* [JOB]: Leave out the images and transcribe the entries below word for word.

[GIVEN DATA Boundary: Start]

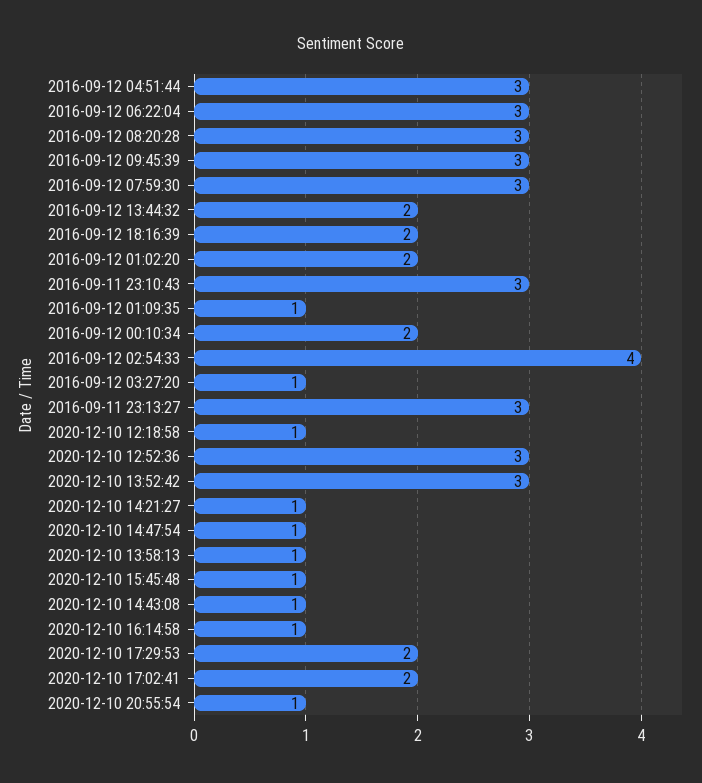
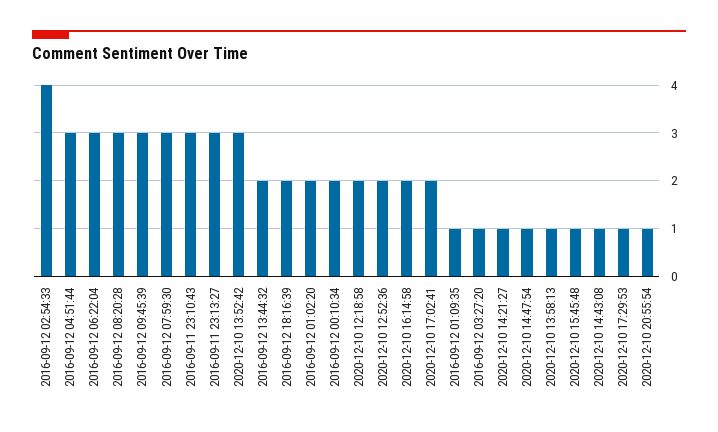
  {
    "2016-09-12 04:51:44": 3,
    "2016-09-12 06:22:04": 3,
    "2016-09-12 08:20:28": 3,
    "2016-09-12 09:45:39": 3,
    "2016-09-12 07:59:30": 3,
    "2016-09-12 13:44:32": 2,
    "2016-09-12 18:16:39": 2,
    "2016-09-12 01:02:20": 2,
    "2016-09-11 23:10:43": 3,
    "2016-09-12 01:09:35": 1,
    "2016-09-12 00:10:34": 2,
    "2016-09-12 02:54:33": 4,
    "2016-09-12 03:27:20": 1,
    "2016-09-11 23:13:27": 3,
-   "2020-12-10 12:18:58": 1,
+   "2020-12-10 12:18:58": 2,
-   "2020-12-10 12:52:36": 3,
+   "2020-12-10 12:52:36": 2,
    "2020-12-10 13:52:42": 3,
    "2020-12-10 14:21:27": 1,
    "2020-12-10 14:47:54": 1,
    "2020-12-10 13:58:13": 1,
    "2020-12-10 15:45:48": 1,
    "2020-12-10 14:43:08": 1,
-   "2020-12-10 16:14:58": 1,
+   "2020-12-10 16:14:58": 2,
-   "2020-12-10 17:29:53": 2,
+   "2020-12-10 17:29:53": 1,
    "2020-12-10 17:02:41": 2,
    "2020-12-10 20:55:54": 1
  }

[GIVEN DATA Boundary: End]

* [TASK RESPONSE]:
  {
    "2016-09-12 04:51:44": 3,
    "2016-09-12 06:22:04": 3,
    "2016-09-12 08:20:28": 3,
    "2016-09-12 09:45:39": 3,
    "2016-09-12 07:59:30": 3,
    "2016-09-12 13:44:32": 2,
    "2016-09-12 18:16:39": 2,
    "2016-09-12 01:02:20": 2,
    "2016-09-11 23:10:43": 3,
    "2016-09-12 01:09:35": 1,
    "2016-09-12 00:10:34": 2,
    "2016-09-12 02:54:33": 4,
    "2016-09-12 03:27:20": 1,
    "2016-09-11 23:13:27": 3,
-   "2020-12-10 12:18:58": 1,
+   "2020-12-10 12:18:58": 2,
-   "2020-12-10 12:52:36": 3,
+   "2020-12-10 12:52:36": 2,
    "2020-12-10 13:52:42": 3,
    "2020-12-10 14:21:27": 1,
    "2020-12-10 14:47:54": 1,
    "2020-12-10 13:58:13": 1,
    "2020-12-10 15:45:48": 1,
    "2020-12-10 14:43:08": 1,
-   "2020-12-10 16:14:58": 1,
+   "2020-12-10 16:14:58": 2,
-   "2020-12-10 17:29:53": 2,
+   "2020-12-10 17:29:53": 1,
    "2020-12-10 17:02:41": 2,
    "2020-12-10 20:55:54": 1
  }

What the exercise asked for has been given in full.